** Activity **
Render every line of the records below as a Markdown table with the columns "Row" and "Line," numbering the rows in order and omitting blank lines. Leave the pictures out of the table.

(Source data)
....................

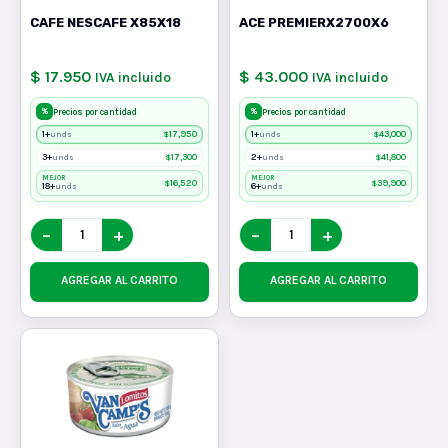
CAFE NESCAFE X85X18
ACE PREMIERX2700X6
$ 17.950
$ 43.000
IVA incluido
IVA incluido
%
%
Precios por cantidad
Precios por cantidad
1+
$
17,950
1+
$
43,000
unds
unds
3+
$
17,300
2+
$
41,800
unds
unds
MEJOR
MEJOR
$
16,520
$
39,900
18+
6+
unds
unds
−
+
−
+
AGREGAR AL CARRITO
AGREGAR AL CARRITO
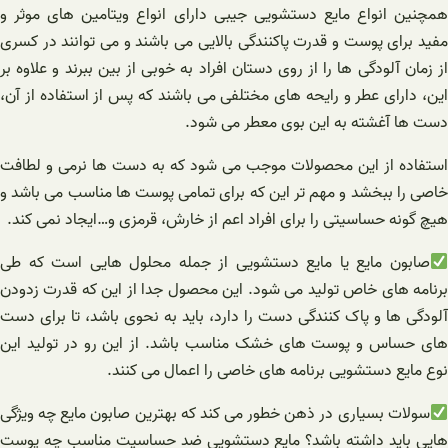
همچنین انواع مایع دستشویی جیبی دارای انواع ویتامین های موثر و
مفید برای پوست و قدرت پاکنندگی بالایی می باشند و می توانند در کسری
از زمان آلودگی ها را از روی دستان افراد به خوبی از بین ببرند و علاوه بر
این، دارای عطر و رایحه های مختلفی می باشند که پس از استفاده از آن،
دست ها آغشته به این بوی معطر می شود.
استفاده از این محصولات موجب می شود که به دست ها نرمی و لطافت
خاصی را ببخشد و مهم تر این که برای تمامی پوست ها مناسب می باشد و
هیچ گونه حساسیتی را برای افراد اعم از خارش، قرمزی و…ایجاد نمی کند.
صابون مایع یا مایع دستشویی از جمله محلول هایی است که طی
برنامه های خاص تولید می شود. این محصول جدا از این که قدرت زدودن
آلودگی ها و پاک کنندگی دست را دارد، باید به نحوی باشد، تا برای دست‌
های حساس و پوست های خشک مناسب باشد. از این رو در تولید این
نوع مایع دستشویی برنامه‌ های خاصی را اعمال می کنند.
سولات بسیاری در ذهن خطور می کند که بهترین صابون مایع چه ویژگی
هایی باید داشته باشد؟ مایع دستشویی ضد حساسیت مناسب چه پوست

....................

** Output below **
| Row | Line |
|---|---|
| 1 | CAFE NESCAFE X85X18 |
| 2 | ACE PREMIERX2700X6 |
| 3 | $ 17.950 |
| 4 | $ 43.000 |
| 5 | IVA incluido |
| 6 | IVA incluido |
| 7 | % |
| 8 | % |
| 9 | Precios por cantidad |
| 10 | Precios por cantidad |
| 11 | 1+ |
| 12 | $ |
| 13 | 17,950 |
| 14 | 1+ |
| 15 | $ |
| 16 | 43,000 |
| 17 | unds |
| 18 | unds |
| 19 | 3+ |
| 20 | $ |
| 21 | 17,300 |
| 22 | 2+ |
| 23 | $ |
| 24 | 41,800 |
| 25 | unds |
| 26 | unds |
| 27 | MEJOR |
| 28 | MEJOR |
| 29 | $ |
| 30 | 16,520 |
| 31 | $ |
| 32 | 39,900 |
| 33 | 18+ |
| 34 | 6+ |
| 35 | unds |
| 36 | unds |
| 37 | − |
| 38 | + |
| 39 | − |
| 40 | + |
| 41 | AGREGAR AL CARRITO |
| 42 | AGREGAR AL CARRITO |
| 43 | همچنین انواع مایع دستشویی جیبی دارای انواع ویتامین های موثر و |
| 44 | مفید برای پوست و قدرت پاکنندگی بالایی می باشند و می توانند در کسری |
| 45 | از زمان آلودگی ها را از روی دستان افراد به خوبی از بین ببرند و علاوه بر |
| 46 | این، دارای عطر و رایحه های مختلفی می باشند که پس از استفاده از آن، |
| 47 | دست ها آغشته به این بوی معطر می شود. |
| 48 | استفاده از این محصولات موجب می شود که به دست ها نرمی و لطافت |
| 49 | خاصی را ببخشد و مهم تر این که برای تمامی پوست ها مناسب می باشد و |
| 50 | هیچ گونه حساسیتی را برای افراد اعم از خارش، قرمزی و…ایجاد نمی کند. |
| 51 | صابون مایع یا مایع دستشویی از جمله محلول هایی است که طی |
| 52 | برنامه های خاص تولید می شود. این محصول جدا از این که قدرت زدودن |
| 53 | آلودگی ها و پاک کنندگی دست را دارد، باید به نحوی باشد، تا برای دست‌ |
| 54 | های حساس و پوست های خشک مناسب باشد. از این رو در تولید این |
| 55 | نوع مایع دستشویی برنامه‌ های خاصی را اعمال می کنند. |
| 56 | سولات بسیاری در ذهن خطور می کند که بهترین صابون مایع چه ویژگی |
| 57 | هایی باید داشته باشد؟ مایع دستشویی ضد حساسیت مناسب چه پوست |